-- Start of EXCERPTED TEXT --

Our flat, a modest 540 sq. ft 1BHK, was amongst the new residential apartments that was coming up in the area. Old homes built in traditional Konkan architecure—a pitched roof with Mangalore tiles, a welcoming courtyard and sturdy compound of laterite bricks—still dotted the entire region. These houses had been around for years, and seemed as old as monsoon itself.

The monsoon always arrived on time—June. It brought with it overflowing roads, petrichor that told you the intense heat of May was over, and unexpected holidays, which we looked forward to the most. Gum boots, rain coats, books in a plastic cover inside the bag, umbrellas—when all these failed, it meant a holiday was in the offing. It was customary to get drenched in the first rains. The monsoon also brought a new academic year and hence a new beginning and a renewed determination—this year I will do better in studies.

Adjoining my apartment was a cowshed that was part of a family-run dairy. It housed about twenty buffaloes. We played there often, hide and seek in the hay stack. And even witnessed the death and burial of one buffalo. The family placed a hundred rupee note in the buffalo’s mouth before burying it, as an expression of gratitude. That image stays with me. The son of the man who ran the dairy, only a year older to me, studied in the same school as mine. Everyone bullied him—calling him dullard, milkman, dimwit, buffalo and other choice words. Sometimes I also partook in the bullying in the fear of coming across as ‘too goody-goody’ to my peers. Even though my childhood was perfect, I was anything but.

The road that led to my school was no wider than ten feet. On one side, was a huge depression that filled up with water from June to September—all through the rainy season—and turned into a large mossy pond. On the other side, there were salt pans for almost a kilometre, leading all the way up to the beach. There were no tall structures in the vicinity. My school was the only three-storied building for as far as eyes could see; so if you got bored in class and looked out of the window, the sea breeze would blow through your hair as you gazed unto the horizon and beyond. It was perfect. It was as though a building filled with nasty, stinky, noisy children—who had no appreciation for their surroundings—had been airlifted and carefully placed in the most idyllic setting.

-- End of EXCERPTED TEXT --

Duplicate the passage of the monsoon memoir starting at "The road that" and ending at "most idyllic setting.". The entries play no role in this exercise.

-- Start of DATA --

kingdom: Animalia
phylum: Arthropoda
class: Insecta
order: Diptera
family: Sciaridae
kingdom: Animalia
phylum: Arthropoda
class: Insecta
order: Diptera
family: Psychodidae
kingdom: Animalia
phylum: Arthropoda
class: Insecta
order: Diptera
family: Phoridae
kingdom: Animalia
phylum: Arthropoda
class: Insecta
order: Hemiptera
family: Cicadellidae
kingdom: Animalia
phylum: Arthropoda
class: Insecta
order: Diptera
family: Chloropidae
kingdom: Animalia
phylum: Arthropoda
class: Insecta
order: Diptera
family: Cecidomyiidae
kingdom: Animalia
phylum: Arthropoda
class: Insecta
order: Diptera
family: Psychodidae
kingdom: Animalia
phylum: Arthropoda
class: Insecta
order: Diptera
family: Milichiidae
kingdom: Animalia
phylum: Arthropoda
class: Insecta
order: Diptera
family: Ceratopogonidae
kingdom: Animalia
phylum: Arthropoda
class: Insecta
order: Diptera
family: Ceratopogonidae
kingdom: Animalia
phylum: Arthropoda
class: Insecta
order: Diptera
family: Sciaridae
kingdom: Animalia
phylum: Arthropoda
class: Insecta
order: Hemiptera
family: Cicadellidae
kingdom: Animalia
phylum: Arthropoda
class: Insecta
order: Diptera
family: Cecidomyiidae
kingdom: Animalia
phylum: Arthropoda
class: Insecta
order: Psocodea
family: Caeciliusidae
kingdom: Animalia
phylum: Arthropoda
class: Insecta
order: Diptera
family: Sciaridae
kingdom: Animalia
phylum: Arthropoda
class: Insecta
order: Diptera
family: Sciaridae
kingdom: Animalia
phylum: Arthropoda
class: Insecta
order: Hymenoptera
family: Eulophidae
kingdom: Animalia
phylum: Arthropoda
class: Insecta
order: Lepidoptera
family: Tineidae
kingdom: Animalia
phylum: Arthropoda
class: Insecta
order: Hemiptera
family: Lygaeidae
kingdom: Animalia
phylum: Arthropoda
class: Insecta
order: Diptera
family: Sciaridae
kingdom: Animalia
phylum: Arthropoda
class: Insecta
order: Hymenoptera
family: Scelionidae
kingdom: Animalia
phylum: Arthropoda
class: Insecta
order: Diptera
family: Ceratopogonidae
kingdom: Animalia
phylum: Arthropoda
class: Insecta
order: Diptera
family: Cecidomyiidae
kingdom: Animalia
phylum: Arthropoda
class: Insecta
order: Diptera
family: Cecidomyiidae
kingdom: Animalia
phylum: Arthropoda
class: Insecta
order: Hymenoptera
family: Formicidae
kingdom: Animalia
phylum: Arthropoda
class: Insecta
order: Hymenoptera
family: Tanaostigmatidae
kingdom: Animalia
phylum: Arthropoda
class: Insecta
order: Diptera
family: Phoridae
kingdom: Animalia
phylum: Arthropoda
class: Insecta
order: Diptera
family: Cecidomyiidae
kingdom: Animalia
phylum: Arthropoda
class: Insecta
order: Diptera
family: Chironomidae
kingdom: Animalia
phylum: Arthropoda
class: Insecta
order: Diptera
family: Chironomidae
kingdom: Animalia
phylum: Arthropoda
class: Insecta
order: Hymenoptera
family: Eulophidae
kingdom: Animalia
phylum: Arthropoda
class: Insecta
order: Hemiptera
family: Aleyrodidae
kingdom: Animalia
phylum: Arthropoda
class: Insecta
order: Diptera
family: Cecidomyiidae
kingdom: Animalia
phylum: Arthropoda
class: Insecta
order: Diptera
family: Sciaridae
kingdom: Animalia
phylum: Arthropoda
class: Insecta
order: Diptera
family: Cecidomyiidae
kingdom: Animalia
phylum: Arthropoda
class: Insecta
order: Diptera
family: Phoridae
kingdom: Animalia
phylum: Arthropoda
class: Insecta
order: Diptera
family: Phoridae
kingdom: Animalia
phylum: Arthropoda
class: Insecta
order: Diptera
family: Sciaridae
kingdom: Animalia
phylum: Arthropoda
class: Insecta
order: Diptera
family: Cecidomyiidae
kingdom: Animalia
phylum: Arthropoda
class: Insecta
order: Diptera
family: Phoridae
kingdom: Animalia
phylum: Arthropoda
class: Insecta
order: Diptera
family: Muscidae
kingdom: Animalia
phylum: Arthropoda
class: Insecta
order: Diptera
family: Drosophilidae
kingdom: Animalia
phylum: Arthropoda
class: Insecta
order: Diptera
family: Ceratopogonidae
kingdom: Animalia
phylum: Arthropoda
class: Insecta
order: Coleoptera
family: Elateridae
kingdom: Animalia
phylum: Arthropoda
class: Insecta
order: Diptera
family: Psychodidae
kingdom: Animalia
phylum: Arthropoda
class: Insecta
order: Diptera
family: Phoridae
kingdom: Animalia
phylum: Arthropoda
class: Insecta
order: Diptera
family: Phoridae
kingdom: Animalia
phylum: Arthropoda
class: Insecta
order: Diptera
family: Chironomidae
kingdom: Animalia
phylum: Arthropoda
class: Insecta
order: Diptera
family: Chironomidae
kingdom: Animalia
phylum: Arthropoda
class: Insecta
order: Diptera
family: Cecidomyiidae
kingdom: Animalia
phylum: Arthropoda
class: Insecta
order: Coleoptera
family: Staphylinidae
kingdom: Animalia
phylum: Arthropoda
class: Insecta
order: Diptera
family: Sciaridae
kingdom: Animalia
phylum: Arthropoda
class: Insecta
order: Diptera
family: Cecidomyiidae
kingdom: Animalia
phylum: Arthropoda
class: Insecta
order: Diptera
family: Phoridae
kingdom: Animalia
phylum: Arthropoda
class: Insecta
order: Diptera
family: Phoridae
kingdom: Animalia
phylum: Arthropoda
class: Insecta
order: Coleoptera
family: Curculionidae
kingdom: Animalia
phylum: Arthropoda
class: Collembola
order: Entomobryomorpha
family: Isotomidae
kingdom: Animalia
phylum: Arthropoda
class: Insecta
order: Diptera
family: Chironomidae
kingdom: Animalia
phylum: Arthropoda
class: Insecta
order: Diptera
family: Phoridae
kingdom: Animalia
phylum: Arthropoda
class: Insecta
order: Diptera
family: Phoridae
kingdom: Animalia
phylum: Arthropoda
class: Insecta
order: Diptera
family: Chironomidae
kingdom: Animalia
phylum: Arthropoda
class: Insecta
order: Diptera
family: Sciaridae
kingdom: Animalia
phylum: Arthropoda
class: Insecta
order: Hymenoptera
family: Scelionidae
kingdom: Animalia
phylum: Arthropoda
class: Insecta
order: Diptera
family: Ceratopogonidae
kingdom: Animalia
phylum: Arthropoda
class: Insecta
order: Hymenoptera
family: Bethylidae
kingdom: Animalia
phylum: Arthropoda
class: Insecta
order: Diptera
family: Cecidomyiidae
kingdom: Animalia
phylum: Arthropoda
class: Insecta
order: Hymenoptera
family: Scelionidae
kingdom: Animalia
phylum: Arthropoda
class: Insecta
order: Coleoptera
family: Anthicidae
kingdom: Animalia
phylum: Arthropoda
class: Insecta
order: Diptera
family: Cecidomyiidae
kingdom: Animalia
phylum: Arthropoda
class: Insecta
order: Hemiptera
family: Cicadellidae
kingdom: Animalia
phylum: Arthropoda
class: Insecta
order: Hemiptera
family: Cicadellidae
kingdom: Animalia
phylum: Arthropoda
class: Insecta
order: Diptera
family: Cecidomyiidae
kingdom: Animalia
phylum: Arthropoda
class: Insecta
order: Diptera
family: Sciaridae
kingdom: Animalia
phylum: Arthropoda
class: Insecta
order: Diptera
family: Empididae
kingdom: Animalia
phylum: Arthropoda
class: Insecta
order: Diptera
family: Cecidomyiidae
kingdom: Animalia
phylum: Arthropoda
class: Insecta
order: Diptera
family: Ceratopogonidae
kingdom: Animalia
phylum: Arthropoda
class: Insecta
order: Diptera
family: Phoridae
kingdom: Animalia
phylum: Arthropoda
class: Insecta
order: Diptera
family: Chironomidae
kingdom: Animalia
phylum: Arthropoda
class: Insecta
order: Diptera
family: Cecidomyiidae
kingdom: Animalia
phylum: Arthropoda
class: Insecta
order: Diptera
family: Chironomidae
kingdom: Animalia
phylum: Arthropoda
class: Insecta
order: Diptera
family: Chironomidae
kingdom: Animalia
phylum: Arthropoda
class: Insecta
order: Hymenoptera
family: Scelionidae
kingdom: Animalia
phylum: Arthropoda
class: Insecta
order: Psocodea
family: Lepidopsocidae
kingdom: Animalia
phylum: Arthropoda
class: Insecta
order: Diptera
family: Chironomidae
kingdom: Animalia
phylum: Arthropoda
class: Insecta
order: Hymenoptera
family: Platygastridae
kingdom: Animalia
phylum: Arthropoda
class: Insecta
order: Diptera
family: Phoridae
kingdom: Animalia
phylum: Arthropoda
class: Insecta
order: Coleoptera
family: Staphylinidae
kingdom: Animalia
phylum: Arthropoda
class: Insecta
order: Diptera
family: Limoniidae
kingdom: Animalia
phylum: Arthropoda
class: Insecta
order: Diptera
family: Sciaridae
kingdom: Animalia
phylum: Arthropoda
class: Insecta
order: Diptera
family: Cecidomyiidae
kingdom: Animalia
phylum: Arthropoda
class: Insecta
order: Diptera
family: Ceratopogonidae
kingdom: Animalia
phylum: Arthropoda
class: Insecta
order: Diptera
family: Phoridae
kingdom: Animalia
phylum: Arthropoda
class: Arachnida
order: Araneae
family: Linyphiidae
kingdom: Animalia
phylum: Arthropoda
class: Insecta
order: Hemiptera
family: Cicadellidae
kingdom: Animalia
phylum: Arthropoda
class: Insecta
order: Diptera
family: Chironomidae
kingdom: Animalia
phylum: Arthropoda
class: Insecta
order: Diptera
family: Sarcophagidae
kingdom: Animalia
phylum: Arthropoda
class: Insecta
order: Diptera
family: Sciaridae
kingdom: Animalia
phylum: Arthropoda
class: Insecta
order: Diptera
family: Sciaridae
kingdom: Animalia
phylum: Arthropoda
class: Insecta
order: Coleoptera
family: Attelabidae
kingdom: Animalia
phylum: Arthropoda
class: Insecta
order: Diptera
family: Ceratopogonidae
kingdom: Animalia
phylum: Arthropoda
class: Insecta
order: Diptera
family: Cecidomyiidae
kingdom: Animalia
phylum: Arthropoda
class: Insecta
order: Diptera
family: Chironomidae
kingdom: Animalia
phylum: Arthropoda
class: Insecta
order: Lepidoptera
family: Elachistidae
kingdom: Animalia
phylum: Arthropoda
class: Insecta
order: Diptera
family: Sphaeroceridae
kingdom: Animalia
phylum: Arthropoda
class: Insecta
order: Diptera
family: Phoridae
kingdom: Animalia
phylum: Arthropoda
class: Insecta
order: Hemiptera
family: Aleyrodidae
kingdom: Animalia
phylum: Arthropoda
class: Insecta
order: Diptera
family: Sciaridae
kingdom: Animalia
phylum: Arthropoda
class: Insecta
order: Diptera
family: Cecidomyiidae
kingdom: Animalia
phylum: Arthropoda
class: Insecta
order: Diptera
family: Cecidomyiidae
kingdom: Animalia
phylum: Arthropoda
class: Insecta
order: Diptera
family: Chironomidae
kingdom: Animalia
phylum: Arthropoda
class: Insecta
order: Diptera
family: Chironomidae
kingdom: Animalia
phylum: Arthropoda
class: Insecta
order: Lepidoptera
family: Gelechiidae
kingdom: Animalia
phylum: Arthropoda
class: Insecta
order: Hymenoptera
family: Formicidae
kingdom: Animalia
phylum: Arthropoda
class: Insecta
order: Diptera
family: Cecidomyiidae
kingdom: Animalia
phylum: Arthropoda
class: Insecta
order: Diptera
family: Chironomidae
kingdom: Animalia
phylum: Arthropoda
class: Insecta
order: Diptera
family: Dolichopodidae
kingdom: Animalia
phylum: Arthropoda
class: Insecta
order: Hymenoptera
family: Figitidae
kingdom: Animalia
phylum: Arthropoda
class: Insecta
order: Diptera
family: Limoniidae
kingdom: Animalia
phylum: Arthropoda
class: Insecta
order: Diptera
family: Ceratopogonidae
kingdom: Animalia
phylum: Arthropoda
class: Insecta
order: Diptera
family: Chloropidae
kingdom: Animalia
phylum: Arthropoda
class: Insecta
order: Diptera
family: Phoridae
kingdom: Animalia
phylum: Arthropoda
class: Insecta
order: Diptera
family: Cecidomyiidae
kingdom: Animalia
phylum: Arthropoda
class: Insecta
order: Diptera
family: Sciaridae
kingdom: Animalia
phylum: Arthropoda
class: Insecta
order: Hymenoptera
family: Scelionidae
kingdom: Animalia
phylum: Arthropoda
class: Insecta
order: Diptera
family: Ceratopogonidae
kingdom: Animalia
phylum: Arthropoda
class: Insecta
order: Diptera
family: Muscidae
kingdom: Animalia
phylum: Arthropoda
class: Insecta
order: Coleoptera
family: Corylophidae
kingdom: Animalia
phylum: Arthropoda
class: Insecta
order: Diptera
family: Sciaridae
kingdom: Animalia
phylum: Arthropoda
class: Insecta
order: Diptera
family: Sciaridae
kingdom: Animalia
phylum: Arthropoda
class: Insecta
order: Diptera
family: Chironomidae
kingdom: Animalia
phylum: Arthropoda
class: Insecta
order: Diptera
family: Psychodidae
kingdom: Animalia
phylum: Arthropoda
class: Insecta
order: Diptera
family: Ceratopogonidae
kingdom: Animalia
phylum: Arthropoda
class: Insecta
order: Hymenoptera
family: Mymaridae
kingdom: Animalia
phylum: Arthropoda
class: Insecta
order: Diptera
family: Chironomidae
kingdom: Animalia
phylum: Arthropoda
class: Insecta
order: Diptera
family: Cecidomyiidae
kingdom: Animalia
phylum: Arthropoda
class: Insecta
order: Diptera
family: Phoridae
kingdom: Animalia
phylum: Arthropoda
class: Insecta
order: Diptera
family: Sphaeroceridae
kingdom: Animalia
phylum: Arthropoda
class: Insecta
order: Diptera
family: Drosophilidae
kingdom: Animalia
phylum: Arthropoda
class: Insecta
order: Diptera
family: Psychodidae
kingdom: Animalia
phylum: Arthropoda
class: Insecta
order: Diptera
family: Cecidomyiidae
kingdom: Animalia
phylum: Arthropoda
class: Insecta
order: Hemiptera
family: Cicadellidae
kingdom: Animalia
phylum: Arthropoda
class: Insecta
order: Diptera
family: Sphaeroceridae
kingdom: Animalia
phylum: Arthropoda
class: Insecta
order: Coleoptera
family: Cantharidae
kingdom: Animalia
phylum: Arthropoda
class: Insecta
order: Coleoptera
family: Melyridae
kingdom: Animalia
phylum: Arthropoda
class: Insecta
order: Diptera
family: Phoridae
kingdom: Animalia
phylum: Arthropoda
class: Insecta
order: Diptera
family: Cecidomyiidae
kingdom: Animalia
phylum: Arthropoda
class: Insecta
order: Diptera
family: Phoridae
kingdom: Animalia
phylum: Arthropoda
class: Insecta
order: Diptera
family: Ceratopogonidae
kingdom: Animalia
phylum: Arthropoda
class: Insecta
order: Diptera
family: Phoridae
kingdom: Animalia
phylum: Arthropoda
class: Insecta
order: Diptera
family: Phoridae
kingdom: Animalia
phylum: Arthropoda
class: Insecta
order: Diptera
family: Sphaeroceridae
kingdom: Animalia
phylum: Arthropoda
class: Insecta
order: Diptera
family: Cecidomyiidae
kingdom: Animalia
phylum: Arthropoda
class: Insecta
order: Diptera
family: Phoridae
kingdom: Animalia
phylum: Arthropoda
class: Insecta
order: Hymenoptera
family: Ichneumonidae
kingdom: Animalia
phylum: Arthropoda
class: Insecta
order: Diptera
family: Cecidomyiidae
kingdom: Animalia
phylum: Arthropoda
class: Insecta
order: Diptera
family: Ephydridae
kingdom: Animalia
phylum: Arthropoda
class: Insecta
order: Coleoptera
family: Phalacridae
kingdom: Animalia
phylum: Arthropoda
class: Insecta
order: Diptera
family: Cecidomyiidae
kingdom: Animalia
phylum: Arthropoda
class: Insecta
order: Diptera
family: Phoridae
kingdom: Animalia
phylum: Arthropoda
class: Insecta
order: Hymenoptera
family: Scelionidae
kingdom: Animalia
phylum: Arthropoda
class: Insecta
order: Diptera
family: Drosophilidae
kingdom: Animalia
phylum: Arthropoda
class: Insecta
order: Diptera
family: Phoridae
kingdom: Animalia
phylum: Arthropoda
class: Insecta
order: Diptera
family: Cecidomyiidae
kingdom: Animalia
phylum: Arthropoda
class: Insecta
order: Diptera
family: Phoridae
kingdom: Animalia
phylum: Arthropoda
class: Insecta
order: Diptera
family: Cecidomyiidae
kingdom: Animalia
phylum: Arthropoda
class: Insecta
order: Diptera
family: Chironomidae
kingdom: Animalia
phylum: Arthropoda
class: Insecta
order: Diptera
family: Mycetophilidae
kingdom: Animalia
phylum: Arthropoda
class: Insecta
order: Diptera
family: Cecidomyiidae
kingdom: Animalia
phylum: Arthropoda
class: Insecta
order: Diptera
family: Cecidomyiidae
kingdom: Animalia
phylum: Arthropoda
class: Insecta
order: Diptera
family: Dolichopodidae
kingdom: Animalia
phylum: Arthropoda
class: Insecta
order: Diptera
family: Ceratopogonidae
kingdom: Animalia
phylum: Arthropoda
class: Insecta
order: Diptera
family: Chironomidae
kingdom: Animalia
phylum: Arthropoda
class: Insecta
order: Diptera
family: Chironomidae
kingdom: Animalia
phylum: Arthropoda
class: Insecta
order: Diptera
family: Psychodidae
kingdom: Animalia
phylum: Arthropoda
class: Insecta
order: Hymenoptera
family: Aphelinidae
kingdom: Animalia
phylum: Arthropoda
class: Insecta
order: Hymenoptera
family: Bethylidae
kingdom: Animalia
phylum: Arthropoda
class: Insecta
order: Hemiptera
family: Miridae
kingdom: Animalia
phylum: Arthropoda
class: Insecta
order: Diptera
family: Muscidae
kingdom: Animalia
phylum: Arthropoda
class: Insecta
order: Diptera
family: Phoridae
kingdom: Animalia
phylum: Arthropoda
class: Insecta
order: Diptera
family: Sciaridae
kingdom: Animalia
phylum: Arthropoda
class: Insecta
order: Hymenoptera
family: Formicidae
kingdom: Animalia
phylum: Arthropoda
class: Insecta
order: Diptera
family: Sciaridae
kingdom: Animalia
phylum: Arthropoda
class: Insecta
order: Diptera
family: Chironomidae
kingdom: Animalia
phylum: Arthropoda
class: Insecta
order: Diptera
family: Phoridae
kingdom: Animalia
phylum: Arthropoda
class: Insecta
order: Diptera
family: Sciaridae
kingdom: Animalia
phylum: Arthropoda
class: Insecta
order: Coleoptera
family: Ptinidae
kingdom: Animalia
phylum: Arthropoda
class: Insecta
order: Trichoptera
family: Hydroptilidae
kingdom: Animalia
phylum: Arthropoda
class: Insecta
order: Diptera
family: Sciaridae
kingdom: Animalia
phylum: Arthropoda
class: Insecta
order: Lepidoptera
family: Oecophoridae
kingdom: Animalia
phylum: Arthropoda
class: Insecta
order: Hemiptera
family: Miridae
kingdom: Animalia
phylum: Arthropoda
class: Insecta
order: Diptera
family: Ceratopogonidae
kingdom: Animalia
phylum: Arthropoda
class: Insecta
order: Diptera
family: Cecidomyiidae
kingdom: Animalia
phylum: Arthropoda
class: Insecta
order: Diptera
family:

-- End of DATA --

> ANSWER BELOW
The road that led to my school was no wider than ten feet. On one side, was a huge depression that filled up with water from June to September—all through the rainy season—and turned into a large mossy pond. On the other side, there were salt pans for almost a kilometre, leading all the way up to the beach. There were no tall structures in the vicinity. My school was the only three-storied building for as far as eyes could see; so if you got bored in class and looked out of the window, the sea breeze would blow through your hair as you gazed unto the horizon and beyond. It was perfect. It was as though a building filled with nasty, stinky, noisy children—who had no appreciation for their surroundings—had been airlifted and carefully placed in the most idyllic setting.